Ventana Research Analyst Perspectives

Investment in LMS is an Investment in Organizational Success

Written by Ventana Research | Sep 30, 2022 10:15:00 AM

The learning management system technology market has evolved dramatically over the past two decades. Learning management systems, now commonly referred to as learning experience platforms, are an integral resource for any organization concerned about productivity, organizational agility and operational excellence. These technologies enable organizations to demonstrate an investment in people, as the LMS not only facilitates regulatory and legal compliance and other forms of cost and risk avoidance but also improves internal mobility, career growth and the employee experience, leading to improved employee productivity, engagement and retention.

In years past, the LMS served primarily as a means for documenting compliance-related activity, or facilitating traditional, instructor-led training sessions across a geographically dispersed audience. Today, asynchronous, self-paced learning, often structured into a personalized curriculum along a desired career path, has become much more prevalent. In fact, I assert that by 2024, LMS and LXP platforms with embedded skill and job ontologies that recommend optimal learning paths will guide one-half of organizations to elevate employee engagement, retention and productivity. Further, organizations are emphasizing informal and social learning to engage workers more effectively, within the flow of daily work.

Many of today’s learning management platforms use a broad, robust set of capabilities and emerging technologies to personalize the learning experience.

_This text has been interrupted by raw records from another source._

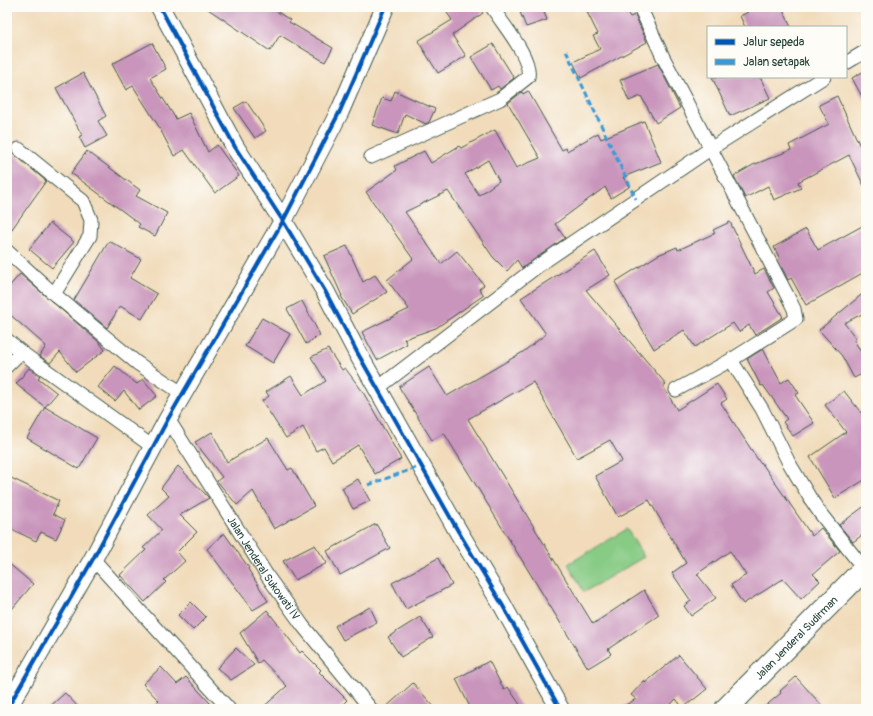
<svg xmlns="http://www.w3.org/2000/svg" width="873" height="716" font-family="Pangolin,sans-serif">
	<rect width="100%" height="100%" fill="#fdfcf7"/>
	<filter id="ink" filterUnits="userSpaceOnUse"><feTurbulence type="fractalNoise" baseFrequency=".025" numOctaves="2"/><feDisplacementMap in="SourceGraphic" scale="8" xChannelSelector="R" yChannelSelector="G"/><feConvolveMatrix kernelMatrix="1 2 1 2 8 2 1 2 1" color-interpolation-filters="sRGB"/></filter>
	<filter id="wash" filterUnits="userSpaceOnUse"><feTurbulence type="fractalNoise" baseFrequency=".012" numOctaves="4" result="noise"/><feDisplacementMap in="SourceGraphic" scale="16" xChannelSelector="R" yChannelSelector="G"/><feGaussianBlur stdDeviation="0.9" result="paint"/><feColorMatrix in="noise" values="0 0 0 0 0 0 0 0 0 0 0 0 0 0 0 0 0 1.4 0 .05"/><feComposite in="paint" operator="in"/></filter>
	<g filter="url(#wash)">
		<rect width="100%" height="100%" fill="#f1dbba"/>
		<path fill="#87cb85" stroke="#53845c" d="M627,529L644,557L584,592L568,564Z"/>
		<g id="blocks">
			<path fill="#c995bc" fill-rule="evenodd" d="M205,7H270L290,20L289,22L333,48L325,62L280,35L270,51Z
				M443,7H467L469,10L473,7H479L483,13L452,35L466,56L438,73L418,41L452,20Z
				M518,7H542L547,20L526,27Z
				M597,7H624L630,17L635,15L647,42L581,78L573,62L600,49L593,36L598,34L587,12Z
				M759,7H782L791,27H745L740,16Z
				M152,43L166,69L150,78L176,119L189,113L208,152L217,145L239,176L215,193L184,150L174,156L159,127L133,86L126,90L112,64Z
				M493,44L514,78L500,89L498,86L491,90L471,57Z
				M658,64L680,108L656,123L641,96L629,101L620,80Z
				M866,70V104L852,78Z
				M83,73L106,116L98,121L107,136L85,148L79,137L82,135L56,88Z
				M712,77H760L770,98L730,116Z
				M395,91L435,109L429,122L426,124L405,114L398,134L372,125L382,98L391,101Z
				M528,91L562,150L566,148L567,151L598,133L601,139L644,121L661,162L623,177L629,187L611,198L605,187L555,224L565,238L522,268L517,260L507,271L493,257L448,191L405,212L441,264L457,251L484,285L479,289L484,295L436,328L404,339L407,344L377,360L362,332L409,309L387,280L413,259L366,192L397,170L395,166L424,151L431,163L459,146L461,148L495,130L516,168L540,158L508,103L522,92L523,94ZM488,160L499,181L479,195L465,174Z
				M837,96L860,146L866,143V190L849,155L798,182L801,188L774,200L768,186L745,198L734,176L753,165L791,150L789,145L829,124L819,105Z
				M246,101L266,131L255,138L234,108Z
				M7,148L46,181L7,236Z
				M87,151L140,190L136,196L167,213L155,236L138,227L140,224L71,173Z
				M730,222L755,274L764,269L774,288L768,292L783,317L755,335L749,325L739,332L733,323L695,347L684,330L654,349L615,282L658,255L677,247L678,250L715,233L713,230Z
				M50,223L74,242L52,268L29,249Z
				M866,224V271L806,305L791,278L788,280L778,260L780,259L774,247L806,229L818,250Z
				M109,241L141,259L130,278L157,294L142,319L120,306L107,328L74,300Z
				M347,246L363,282L375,275L387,292L352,314L341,296H342L324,256Z
				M595,251L610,275L586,290L666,384L663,386L677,410L717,384L727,399L721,403L760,463L761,462L812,536L821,528L840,551L813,574L820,581L801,599L783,579L743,604L731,585L746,575L730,551L697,574L716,598L691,616L684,606L691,601L672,573L686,563L649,500L618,517L595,476L622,461L610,440L577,458L533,382L468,419L593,624L644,590L659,615L608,649L611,654L588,668L444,433L432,440L399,387L429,367L447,396L523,352L546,334L521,298Z
				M20,274L100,343L105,350L76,372L60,352L50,363L40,356L46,346L7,312V289Z
				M866,291V312L844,323L856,338L854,340L866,361V372L854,378L842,356L819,330Z
				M302,301L320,335L306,344L287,309Z
				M262,318L290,334L273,363L245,346Z
				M328,349L342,370L345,368L363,392L401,459L375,474L358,445L332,461L324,447L316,451L303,427L286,438L262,401L269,396L266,392L291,376L303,395L326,381L311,357Z
				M763,349L781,383L789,378L799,393L795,395L814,423L793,436L783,422L787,419L763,385L761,386L747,359Z
				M115,366L137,384L143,379L157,396L139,410L124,391L115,401L98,387Z
				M29,368L40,376L38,378L57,393L45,407L16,384Z
				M844,391L866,419V479L835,498L810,457L846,432L825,405Z
				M45,407L97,438L79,469L27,438Z
				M212,432L227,462L268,438L288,470L292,468L314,506L274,529L253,491L237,505L217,481L222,477L195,442Z
				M178,466L209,498L180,515L197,532L177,552L185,561L164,580L166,582L145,602L120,575L146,550L143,548L162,530L148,515L169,496L161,488Z
				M7,476L59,501L53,514L65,520L56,539L41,532L36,541L7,527Z
				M358,479L370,501L353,509L342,488Z
				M866,505V532L853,542L839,525Z
				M376,524L390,548L340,575L327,551Z
				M224,533L249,568L248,569L268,601L253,610L207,549Z
				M315,545L327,563L295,580L283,561Z
				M438,558L452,585L406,609L392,583Z
				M7,562L33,584L7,615Z
				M191,602L206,617L193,630L178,615Z
				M370,607L377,622L343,640L335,626Z
				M267,610L300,653L302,651L321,670L319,672L347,700L338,709H261L287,686L262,660L258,663L240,633Z
				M420,617L433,637L401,657L388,637Z
				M236,648L254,665L231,680L217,668Z
				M679,655L707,689L683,708L676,699L666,709H619L636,699L631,695L644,681L645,683Z
				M489,661L504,690L508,687L523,709H471L456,679Z
				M161,667L177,684L186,677L210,703L204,709H151L159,701L143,684Z
				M796,677L825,709H762L781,693L780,691Z
				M413,683L436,709H384Z
				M65,693L80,709H47Z"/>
		</g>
	</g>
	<g filter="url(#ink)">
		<use href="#blocks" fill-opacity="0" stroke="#3e5548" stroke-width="1"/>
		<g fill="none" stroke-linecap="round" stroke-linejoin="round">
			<g stroke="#3e5548" stroke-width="15">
				<g id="street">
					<path d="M640,7L663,57L787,295L794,309L796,319L731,360L676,390"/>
					<path d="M846,63L866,51"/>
					<path d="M19,149L83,201L91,220L90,236L54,294L137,363L183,394"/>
					<path d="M371,157L500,99L528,77C532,57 502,24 492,7"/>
					<path d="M7,251L54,294"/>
					<path d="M7,340L21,352L153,447"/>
					<path d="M731,360L762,409L788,461L810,498L820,513L864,569"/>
					<path d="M7,366L21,352"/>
					<path d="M378,388L539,265L710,149L824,77"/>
					<path id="s1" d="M168,419L268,577L303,626L371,709"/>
					<path d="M93,559L229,709"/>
				</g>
			</g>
			<g stroke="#3e5548" stroke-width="20">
				<path id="secondary" d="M160,7L235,147L283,221L325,291L357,352L458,531L503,606L560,709
					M7,709L93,559L168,419L283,221L340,111L385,7"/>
			</g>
			<g stroke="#3e5548" stroke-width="24">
				<g id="highway">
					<path id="s2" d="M726,709L866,567"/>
				</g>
			</g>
			<use href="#street" stroke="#fff" stroke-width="13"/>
			<use href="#secondary" stroke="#fff" stroke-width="18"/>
			<use href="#highway" stroke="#fff" stroke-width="22"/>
			<path stroke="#3a99d8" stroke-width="3" stroke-dasharray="6 3" stroke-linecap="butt" d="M566,51L636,199
				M368,485L421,466"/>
			<g stroke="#fdfcf7" stroke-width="6">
				<path id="cycleway" d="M160,7L235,147L283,221L325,291L357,352L458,531L503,606L560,709
					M7,709L93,559L168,419L283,221L340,111L385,7"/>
			</g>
			<use href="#cycleway" stroke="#0057b8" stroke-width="4"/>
		</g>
	</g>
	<g text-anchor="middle" stroke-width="3" stroke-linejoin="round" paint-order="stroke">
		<g font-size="11" fill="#1f3d34" stroke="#fdfcf7">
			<text dy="4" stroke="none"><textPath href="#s1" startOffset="177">Jalan Jenderal Sukowati IV</textPath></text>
			<text dy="4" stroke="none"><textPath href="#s2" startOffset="100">Jalan Jenderal Sudirman</textPath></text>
		</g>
	</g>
	<rect width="873" height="716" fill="none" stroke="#fdfcf7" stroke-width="24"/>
	<rect x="707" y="26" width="140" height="52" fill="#fdfcf7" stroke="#a4b0a9"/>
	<rect x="715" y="39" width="20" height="6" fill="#0057b8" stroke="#a4b0a9"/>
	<text x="743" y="46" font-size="12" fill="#1f3d34">Jalur sepeda</text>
	<rect x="715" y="59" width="20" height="6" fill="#3a99d8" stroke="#a4b0a9"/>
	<text x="743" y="66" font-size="12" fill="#1f3d34">Jalan setapak</text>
</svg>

Often, instruction is video-based – as opposed to the historic paradigm of slideshow or document publication and review – and often enables comments and messaging to encourage collaboration and group learning. Technology providers have made significant advances in how organizations create and curate content, and artificial intelligence and machine learning capabilities have revolutionized how and where content is recommended to the learners consuming it.

These new technologies do more than just facilitate a more personalized learning experience: They also provide valuable guidance on learning types and preferences, allowing organizations to maximize learning outcomes and, ultimately, the return on investment. Therefore, business cases for LMS investments are no longer focused primarily on compliance management and skill augmentation, but also on the significant value of knowing the optimal timing, medium, content and target employees for learning initiatives.

Investments in LMS also support organizations’ environmental, social and governance efforts, the disclosure of which are now largely required by the Securities and Exchange Commission, and increasingly by candidates when considering job opportunities. Social and environmental responsibility encompasses a wide range of topics, but the expectation is that organizations create, communicate and operate according to a set of values that permeate the culture and show commitment to issues like diversity, equity and equality, pay equity, pay transparency and environmental sustainability. Investment in LMS or LXP can help formalize communication of and training around these issues, leading to better democratization of closing skills gaps through AI-recommended learning and development to encourage career growth for everyone. Reduction in carbon footprint is also a benefit, accomplished by moving learning away from paper and into the cloud. These benefits must be measurable for organizations to accurately reflect efforts in these areas. Learning platforms can document and report on measures taken to communicate an organizations’ stance on ESG-related issues and measure worker actions in alignment with these objectives.

There are endless priorities competing for a piece of the HR leader’s budget, but perhaps none can impact a wider range of organizational objectives than a robust LMS platform. This single investment can bolster employee experience, improve engagement, assist in self-directed career pathing and skills development, mitigate compliance-related risks and even encourage investment through its support of well-structured ESG initiatives. That said, there are myriad technology offerings in the space, and they are not a one-size-fits-all proposition. Organizations considering investment should carefully evaluate current system capabilities – not just on existing content, but ease of new content creation, delivery modes that support a variety of learning types, reporting and analytics, the ability to integrate with other existing technology systems and the use of AI/ML to automatically curate and push new content suggestions to users based on existing behaviors. Most importantly, buyers must determine the level of consultation and change management support that vendors are willing and capable of providing over the lifetime of the relationship. Regulations, candidate and employee expectations and technology will evolve, and the LMS must evolve simultaneously. Proper vendor knowledge and support will ensure the best return on this critical investment.